Ağrılı Adet Görenler Rahatlamak için Neler Yapabilir?
Bu basit bir dismenore ise, sekonder dismenore değilse altta yatan başka bir patalojik durum yoksa basit önlemler alarak bu ağrı ile başetmek mümkündür. İlk önce doktorunuzada danışarak ağrı kesici kullanabilirsiniz.
Toplum içersinde ağrı kesicilerin kısırlık yaptığı yada kanama miktarını azalttığı gibi yanlış bir inanış vardır. Evet ağrı kesiciler kanama miktarını azaltabilir ancak bu patalojik bir durum yaratmaz. Zaten bazı durumlarda ağrı kesiciler kanama miktarını azaltmak için de kullanılır. Ağrı kesici kullanmakta önemli nokta, ağrı kesiciyi şiddetli ağrı başlamadan önce kullanmaktır. Başlayan ağrıyı kesmek zordur fakat ağrının başlayacağını hisseder hissetmez ağrı kesici kullanırsanız daha düşük dozla daha fazla fayda görmüş olursunuz. Ne kadar sıklıkla kullanılmalı sorusunun cevabı ise eğer mevcut ağrı kesiciler midenize herhangi bir zarar vermiyorsa yada kullanmanızda başka bir problem yoksa dozajlarına ve tipine göre günde bir iki tane kullanılabilir.
Bunun haricinde yapabiliyorsanız yatak istirati yapmanız, cenin pozisyonunda bacaklarınızı kendinize doğru çekerek uzanmanız; karnınıza ılık kompresler, sıcak su torbaları veya sıcak havlu koymanız; kafein ve benzeri içecekleri mümkün olduğunca az tüketmek özellikle adet öncesinden başlayarak; yine adet öncesinden başlayarak tuzu minimalize etmek ve lifli gıdalardan zengin beslenmek daha az ağrılı adet görmenize yardımcı olacaktır.
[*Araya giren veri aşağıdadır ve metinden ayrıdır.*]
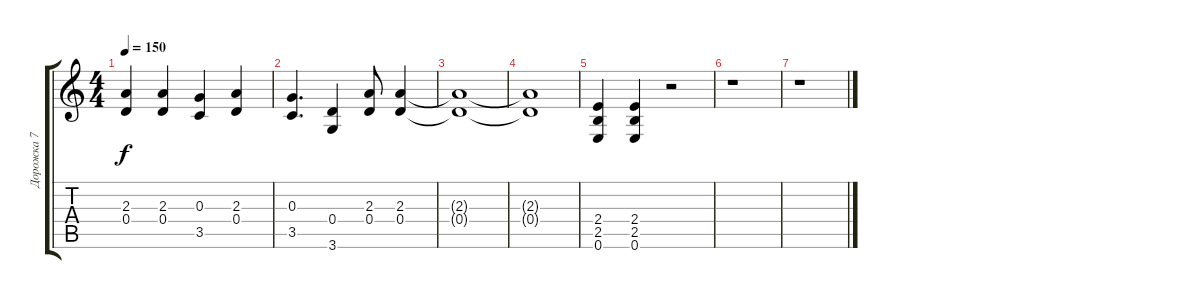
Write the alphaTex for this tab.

\track ("Дорожка 7" "Дорожка 7") {instrument distortionguitar}
\staff {score tabs}
\tuning (E4 B3 G3 D3 A2 E2) {hide}
\ts (4 4)
\tempo 150
\clef g2
\ks c
(2.3{t} 0.4{t}).4{dy f} (2.3 0.4).4 (0.3 3.5).4 (2.3 0.4).4 |
(0.3 3.5).4{d} (0.4 3.6).4 (2.3 0.4).8 (2.3 0.4).4 |
(2.3{t} 0.4{t}).1 |
(2.3{t} 0.4{t}).1 |
(2.4 2.5 0.6).4 (2.4 2.5 0.6).4 r.2 |
r.1 |
r.1
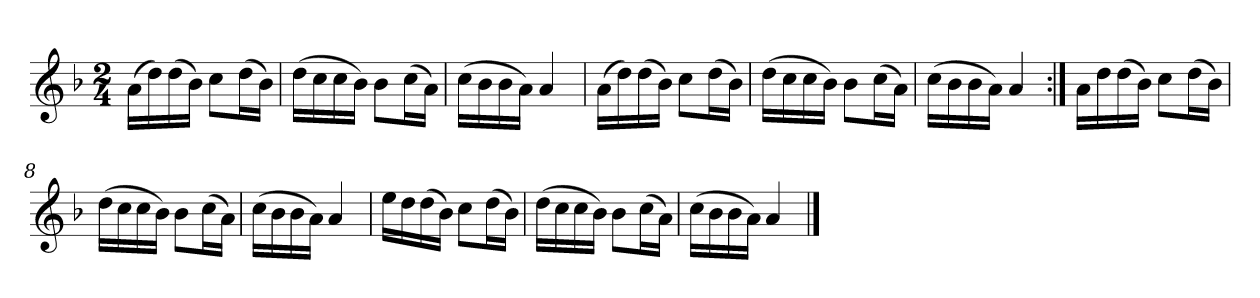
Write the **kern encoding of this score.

**kern
*part1
*staff1
*clefG2
*k[b-]
*F:
*M2/4
*MM100
=1
(16a>\LL
16dd\)
(16dd\
16b-\JJ)
8cc\L
(16dd\L
16b-\JJ)
=2
(16dd\LL
16cc\
16cc\
16b-\JJ)
8b-\L
(16cc\L
16a\JJ)
=3
(16cc\LL
16b-\
16b-\
16a\JJ)
4a/
=4
(16a\LL
16dd\)
(16dd\
16b-\JJ)
8cc\L
(16dd\L
16b-\JJ)
!!LO:LB:g=z
=5
(16dd<\LL
16cc\
16cc\
16b-\JJ)
8b-\L
(16cc\L
16a\JJ)
=6
(16cc\LL
16b-\
16b-\
16a\JJ)
4a/
=7:|!
16a\LL
16dd\
(16dd\
16b-\JJ)
8cc\L
(16dd\L
16b-\JJ)
=8
(16dd\LL
16cc\
16cc\
16b-\JJ)
8b-\L
(16cc\L
16a\JJ)
!!LO:LB:g=z
=9
(16cc>\LL
16b-\
16b-\
16a\JJ)
4a/
=10
16ee\LL
16dd\
(16dd\
16b-\JJ)
8cc\L
(16dd\L
16b-\JJ)
=11
(16dd\LL
16cc\
16cc\
16b-\JJ)
8b-\L
(16cc\L
16a\JJ)
=12
(16cc\LL
16b-\
16b-\
16a\JJ)
4a/
==
*-
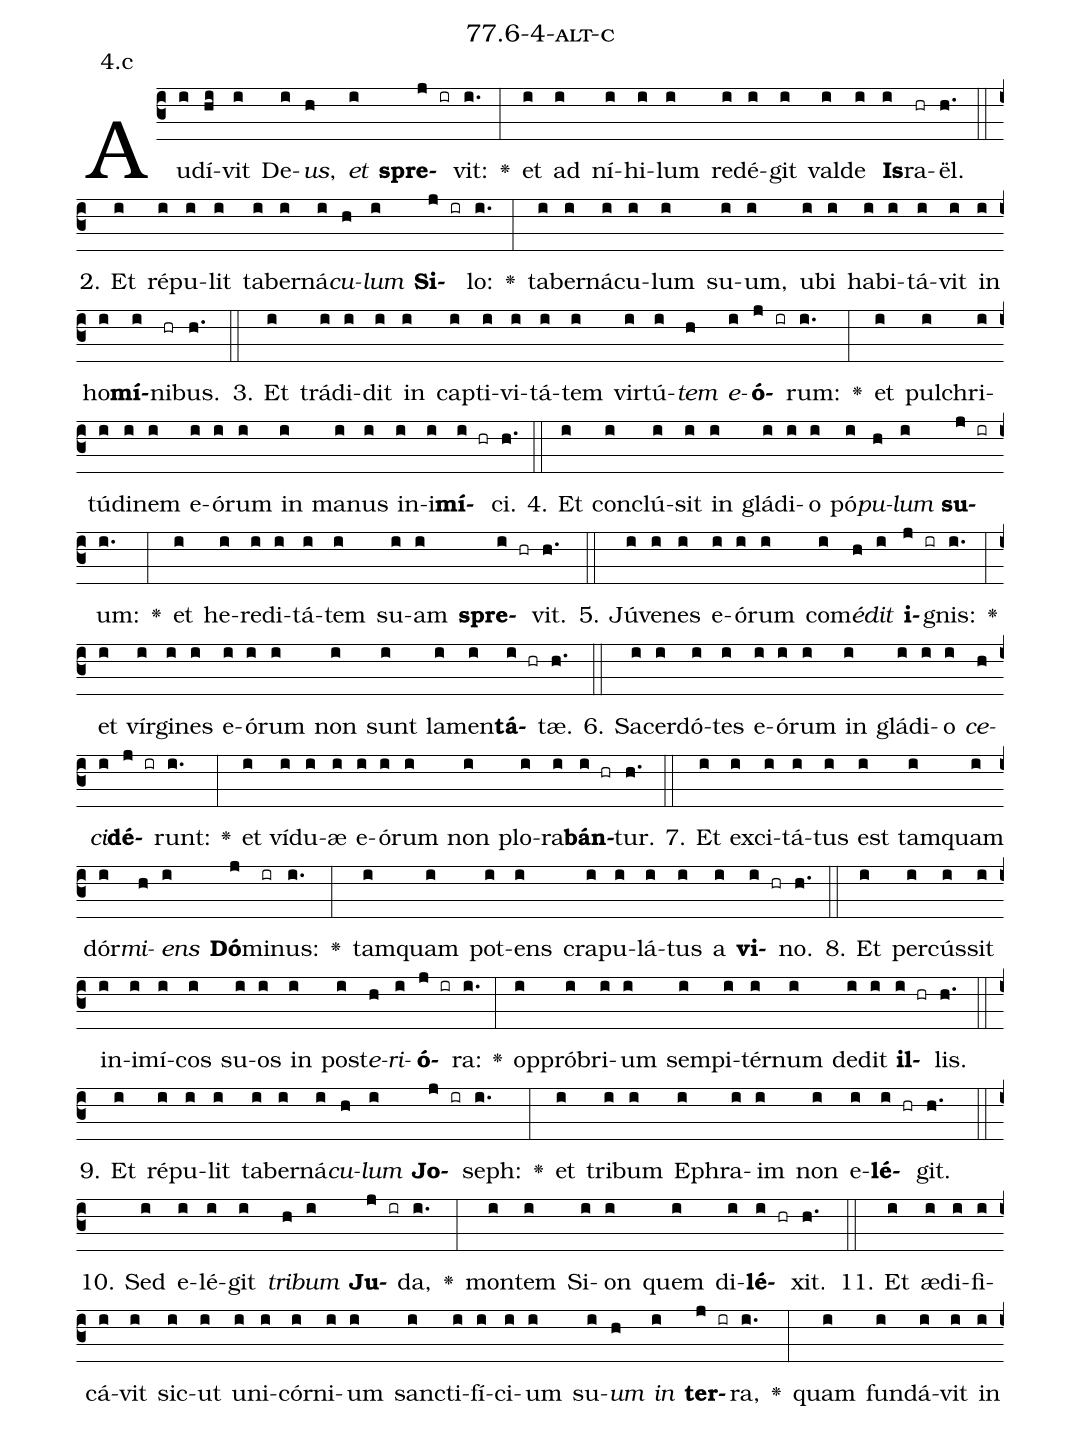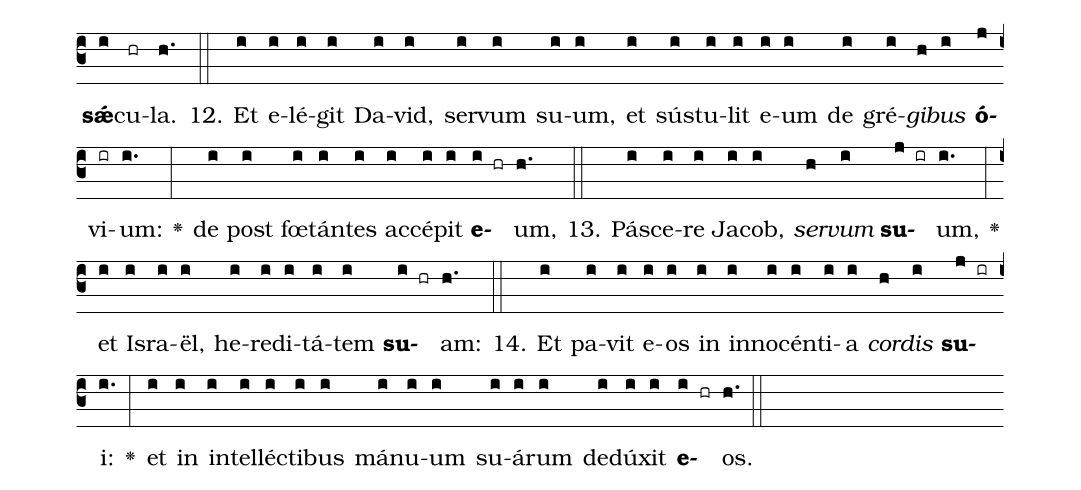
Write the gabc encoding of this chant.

name: 77.6-4-alt-c;
annotation: 4.c;
%%
(c3)Au(i)dí(hi)vit(i) De(i)<i>us</i>,(h) <i>et</i>(i) <b>spre</b>(j ir)vit:(i.) <v>\greheightstar</v>(:) et(i) ad(i) ní(i)hi(i)lum(i) red(i)é(i)git(i) val(i)de(i) <b>Is</b>(i)ra(hr)ël.(h.) (::)
2. Et(i) ré(i)pu(i)lit(i) ta(i)ber(i)ná(i)<i>cu</i>(h)<i>lum</i>(i) <b>Si</b>(j ir)lo:(i.) <v>\greheightstar</v>(:) ta(i)ber(i)ná(i)cu(i)lum(i) su(i)um,(i) u(i)bi(i) ha(i)bi(i)tá(i)vit(i) in(i) ho(i)<b>mí</b>(i)ni(hr)bus.(h.) (::)
3. Et(i) trá(i)di(i)dit(i) in(i) cap(i)ti(i)vi(i)tá(i)tem(i) vir(i)tú(i)<i>tem</i>(h) <i>e</i>(i)<b>ó</b>(j ir)rum:(i.) <v>\greheightstar</v>(:) et(i) pul(i)chri(i)tú(i)di(i)nem(i) e(i)ó(i)rum(i) in(i) ma(i)nus(i) in(i)i(i)<b>mí</b>(i hr)ci.(h.) (::)
4. Et(i) con(i)clú(i)sit(i) in(i) glá(i)di(i)o(i) pó(i)<i>pu</i>(h)<i>lum</i>(i) <b>su</b>(j ir)um:(i.) <v>\greheightstar</v>(:) et(i) he(i)re(i)di(i)tá(i)tem(i) su(i)am(i) <b>spre</b>(i hr)vit.(h.) (::)
5. Jú(i)ve(i)nes(i) e(i)ó(i)rum(i) com(i)<i>é</i>(h)<i>dit</i>(i) <b>i</b>(j ir)gnis:(i.) <v>\greheightstar</v>(:) et(i) vír(i)gi(i)nes(i) e(i)ó(i)rum(i) non(i) sunt(i) la(i)men(i)<b>tá</b>(i hr)tæ.(h.) (::)
6. Sa(i)cer(i)dó(i)tes(i) e(i)ó(i)rum(i) in(i) glá(i)di(i)o(i) <i>ce</i>(h)<i>ci</i>(i)<b>dé</b>(j ir)runt:(i.) <v>\greheightstar</v>(:) et(i) ví(i)du(i)æ(i) e(i)ó(i)rum(i) non(i) plo(i)ra(i)<b>bán</b>(i hr)tur.(h.) (::)
7. Et(i) ex(i)ci(i)tá(i)tus(i) est(i) tam(i)quam(i) dór(i)<i>mi</i>(h)<i>ens</i>(i) <b>Dó</b>(j)mi(ir)nus:(i.) <v>\greheightstar</v>(:) tam(i)quam(i) pot(i)ens(i) cra(i)pu(i)lá(i)tus(i) a(i) <b>vi</b>(i hr)no.(h.) (::)
8. Et(i) per(i)cús(i)sit(i) in(i)i(i)mí(i)cos(i) su(i)os(i) in(i) post(i)<i>e</i>(h)<i>ri</i>(i)<b>ó</b>(j ir)ra:(i.) <v>\greheightstar</v>(:) op(i)pró(i)bri(i)um(i) sem(i)pi(i)tér(i)num(i) de(i)dit(i) <b>il</b>(i hr)lis.(h.) (::)
9. Et(i) ré(i)pu(i)lit(i) ta(i)ber(i)ná(i)<i>cu</i>(h)<i>lum</i>(i) <b>Jo</b>(j ir)seph:(i.) <v>\greheightstar</v>(:) et(i) tri(i)bum(i) E(i)phra(i)im(i) non(i) e(i)<b>lé</b>(i hr)git.(h.) (::)
10. Sed(i) e(i)lé(i)git(i) <i>tri</i>(h)<i>bum</i>(i) <b>Ju</b>(j ir)da,(i.) <v>\greheightstar</v>(:) mon(i)tem(i) Si(i)on(i) quem(i) di(i)<b>lé</b>(i hr)xit.(h.) (::)
11. Et(i) æ(i)di(i)fi(i)cá(i)vit(i) sic(i)ut(i) u(i)ni(i)cór(i)ni(i)um(i) sanc(i)ti(i)fí(i)ci(i)um(i) su(i)<i>um</i>(h) <i>in</i>(i) <b>ter</b>(j ir)ra,(i.) <v>\greheightstar</v>(:) quam(i) fun(i)dá(i)vit(i) in(i) <b>sǽ</b>(i)cu(hr)la.(h.) (::)
12. Et(i) e(i)lé(i)git(i) Da(i)vid,(i) ser(i)vum(i) su(i)um,(i) et(i) sús(i)tu(i)lit(i) e(i)um(i) de(i) gré(i)<i>gi</i>(h)<i>bus</i>(i) <b>ó</b>(j)vi(ir)um:(i.) <v>\greheightstar</v>(:) de(i) post(i) fœ(i)tán(i)tes(i) ac(i)cé(i)pit(i) <b>e</b>(i hr)um,(h.) (::)
13. Pá(i)sce(i)re(i) Ja(i)cob,(i) <i>ser</i>(h)<i>vum</i>(i) <b>su</b>(j ir)um,(i.) <v>\greheightstar</v>(:) et(i) Is(i)ra(i)ël,(i) he(i)re(i)di(i)tá(i)tem(i) <b>su</b>(i hr)am:(h.) (::)
14. Et(i) pa(i)vit(i) e(i)os(i) in(i) in(i)no(i)cén(i)ti(i)a(i) <i>cor</i>(h)<i>dis</i>(i) <b>su</b>(j ir)i:(i.) <v>\greheightstar</v>(:) et(i) in(i) in(i)tel(i)léc(i)ti(i)bus(i) má(i)nu(i)um(i) su(i)á(i)rum(i) de(i)dú(i)xit(i) <b>e</b>(i hr)os.(h.) (::)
Adet Öncesi Gerginliğin Tedavisi Nedir?
Premenstrual sendrom dediğimiz adet öncesi gerginlik sendromunun birebir bir tedavisi yoktur. Ancak bu durumdan sorumlu tutulan kandaki hormon düzeylerinin değişmesi olduğu için bu hormon düzeylerindeki dalgalanmaları baskılarsak bu belirtileri geriletebileceğimizi düşünüyoruz.
Bu amaçla da en çok bazı doğum kontrol hapları kullanılmaktadır. Ancak hiçbir yöntem bu belirtileri tamamen ortadan kaldırmaz. Ama en yaygın kullanılan tedavi şekli bazı doğum kontrol haplarıdır. Bu ilaç tedavisinin yanında bazı ufak tefek tedbirler, yeme alışkanlıklarının değiştirilmesi, bu süreçte aşırı tatlıya meylin frenlenip çikolata, kuru yemiş, aşırı kafein içeren gıdalardan uzak kalınması; daha çok bitki çayı, protein içeriği ağırlıklı beslenme rejiminin uygulanması bu belirtilerin hafifletilmesinde ve bu belirtilerle başa çıkmada bizi rahatlatan tedavi alternatifleridir.